━━━ Excerpt to read ━━━

Feature

Japan: Does an economic plan mask a nationalist push?

Now that Prime Minister Shinzo Abe has ended Japan's legislative gridlock, he can push through his ambitious economic reform program.

“Abenomics” won at the polls this week, said the Nikkei Shimbun(Japan) in an editorial. Prime Minister Shinzo Abe has finally done what none of the past five prime ministers could do: end the legislative gridlock that has for so long crippled Japanese politics. With his coalition’s resounding victory in the upper house this week, he now has control of both houses and can push through his ambitious economic reform program. The voters gave him this victory on the strength of the progress the economy has made since Abe won the lower house in December and implemented the first two “arrows” of Abenomics: massive fiscal stimulus through government spending, and massive monetary stimulus through the Bank of Japan. Japan is finally seeing growth in its gross domestic product and a welcome boost to the stock market after years of contraction and torpor. Now Abe must “focus all of his political capital” on the third arrow: structural reform. “We hope this election will become a turning point for Japan to shed two decades of stagnation and decay.”

So far, Abenomics is no miracle cure, said the Yomiuri Shimbun (Japan). GDP is up, but “Abenomics has not yet produced any conspicuous improvements in the income of ordinary citizens or employment.” It all turns on the next step, said Nicholas Spiro in the South China Morning Post (Hong Kong). Abe’s plan calls for raising the consumption tax three points, to 8 percent. It’s a risky step for a government that is trying to stimulate growth—the last such tax increase helped spur a recession and toppled a prime minister—but it is crucial to reducing Japan’s “staggering public debt burden.” Labor reform and market deregulation are also on the agenda, and to achieve all this, Abe will have to “face down the powerful interest groups within his own party that have long stymied structural change in Japan.”

As long as Abe sticks to economics, he’ll have the people behind him, said the Asahi Shimbun (Japan). His party’s campaign speeches were almost entirely focused on the economy, and that’s what galvanized voters. But the victory does not imply “carte blanche in charting the course of the nation.” Voter turnout was barely over 50 percent, the lowest it’s been in years. Most Japanese do not share Abe’s zeal for rewriting the pacifist constitution or restarting idle nuclear reactors, to say nothing of his nationalist foreign policy agenda.

Abe has already offended China with his “rightist swagger,” said Yang Qingchuan in XinhuaNet.com (China). Just days before the vote, he reasserted a false claim to the Diaoyu Islands, “over which China possesses undisputable sovereign rights,” calling them Japanese territory and vowing never to give them up. And earlier this month he “provoked Japan’s neighbors by trying to glorify the country’s militarist past.” Is the professed emphasis on economics just a front for his real plan to militarize Japan? We’ll soon know, said the JoongAng Daily (South Korea). Next month is the anniversary of the end of World War II. Will Abe visit the Yasukuni Shrine, where Japanese war criminals are honored? “Neighboring countries, including South Korea, will watch closely.”

━━━ Records ━━━

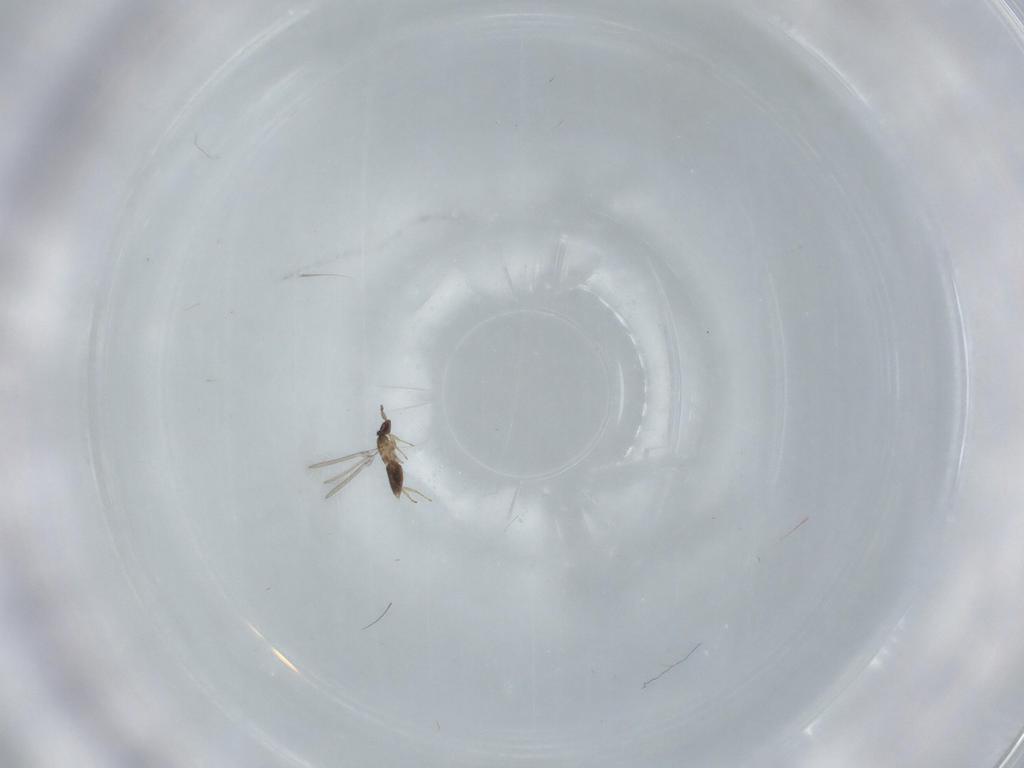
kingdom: Animalia
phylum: Arthropoda
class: Insecta
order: Hymenoptera
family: Mymaridae
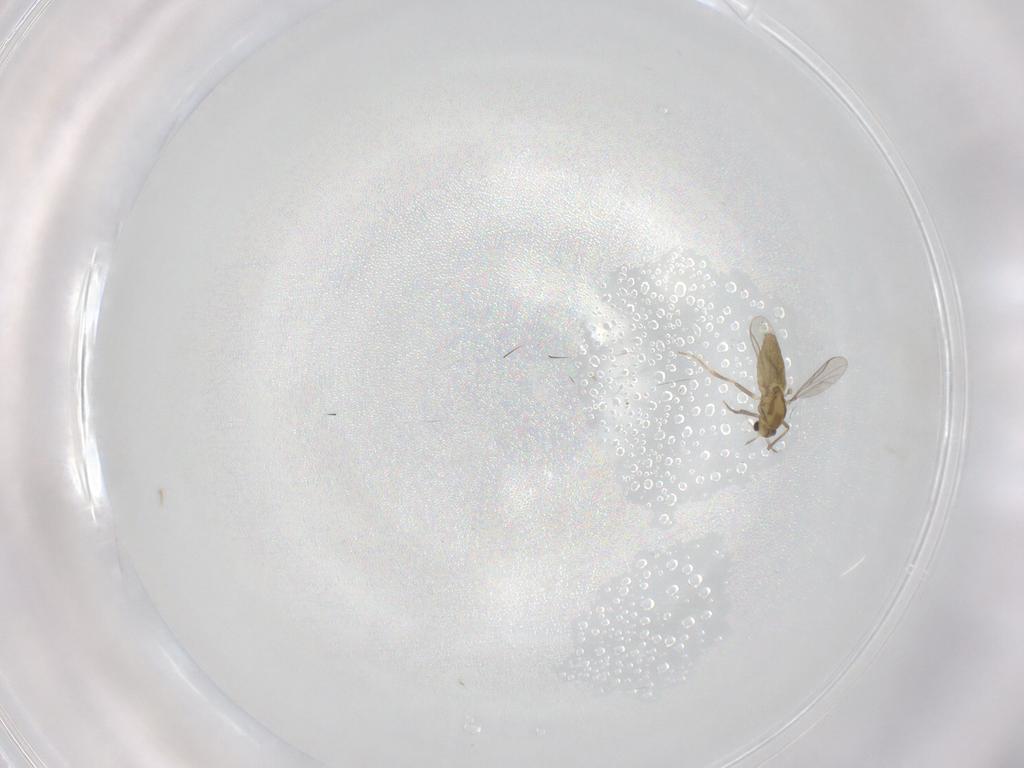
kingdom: Animalia
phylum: Arthropoda
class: Insecta
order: Diptera
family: Chironomidae
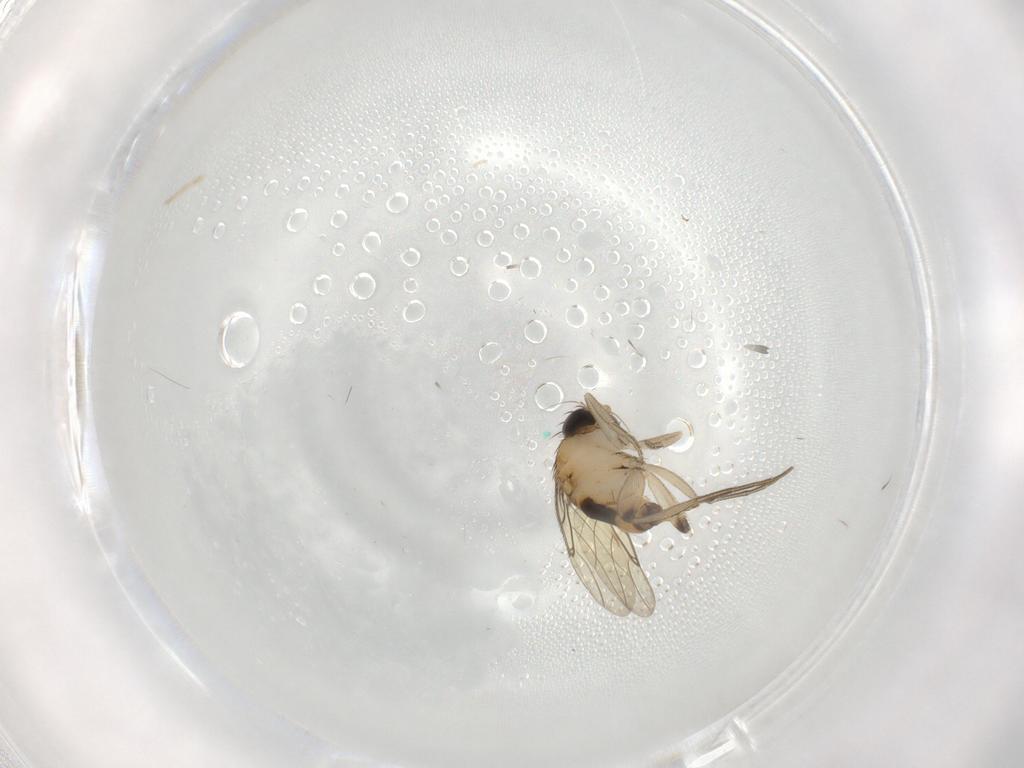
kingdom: Animalia
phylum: Arthropoda
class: Insecta
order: Diptera
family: Phoridae
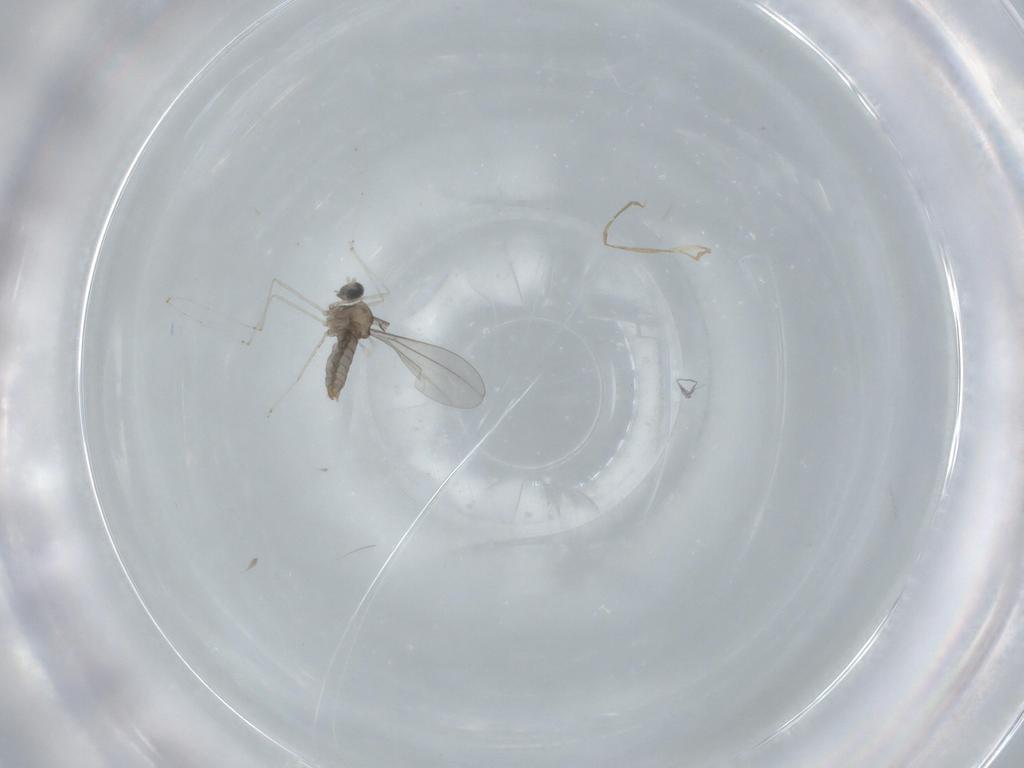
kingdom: Animalia
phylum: Arthropoda
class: Insecta
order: Diptera
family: Cecidomyiidae
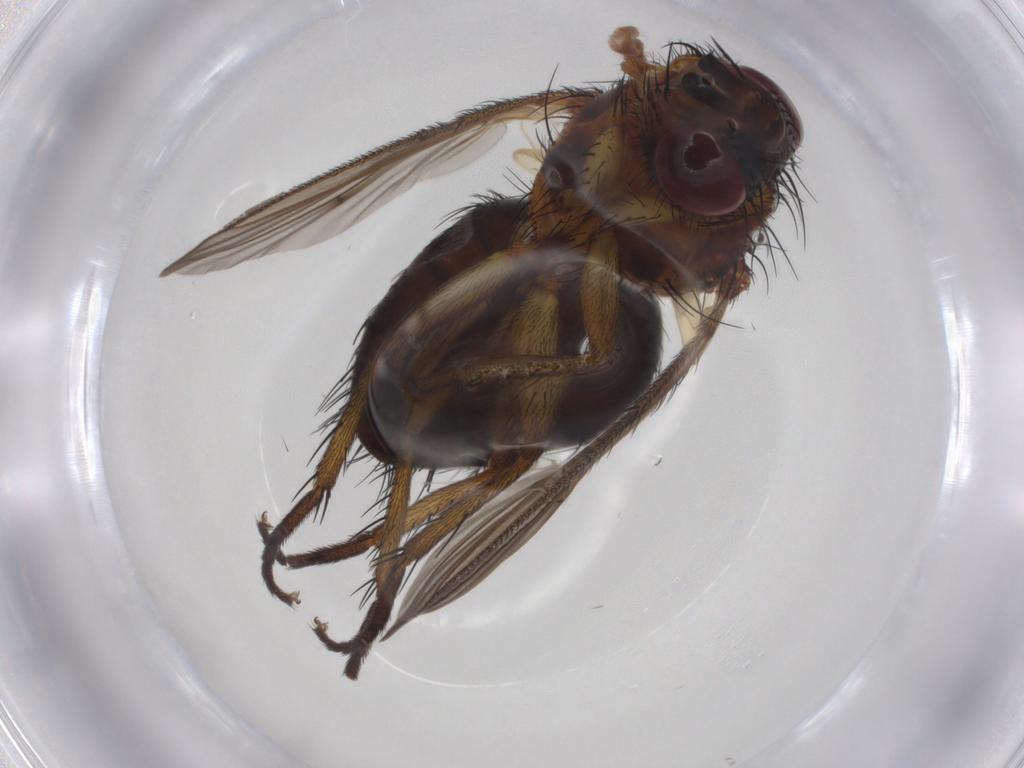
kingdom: Animalia
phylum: Arthropoda
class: Insecta
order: Diptera
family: Tachinidae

━━━

**What is expected**.
Answer these questions from the article on Abenomics:
1. Under Abe's plan, what rate would the consumption tax rise to?
2. According to the Asahi Shimbun, what was voter turnout?
3. Which publication said neighboring countries would watch closely to see whether Abe visits the Yasukuni Shrine?

**Answer for this exercise**.
1. 8 percent.
2. Barely over 50 percent.
3. The JoongAng Daily (South Korea).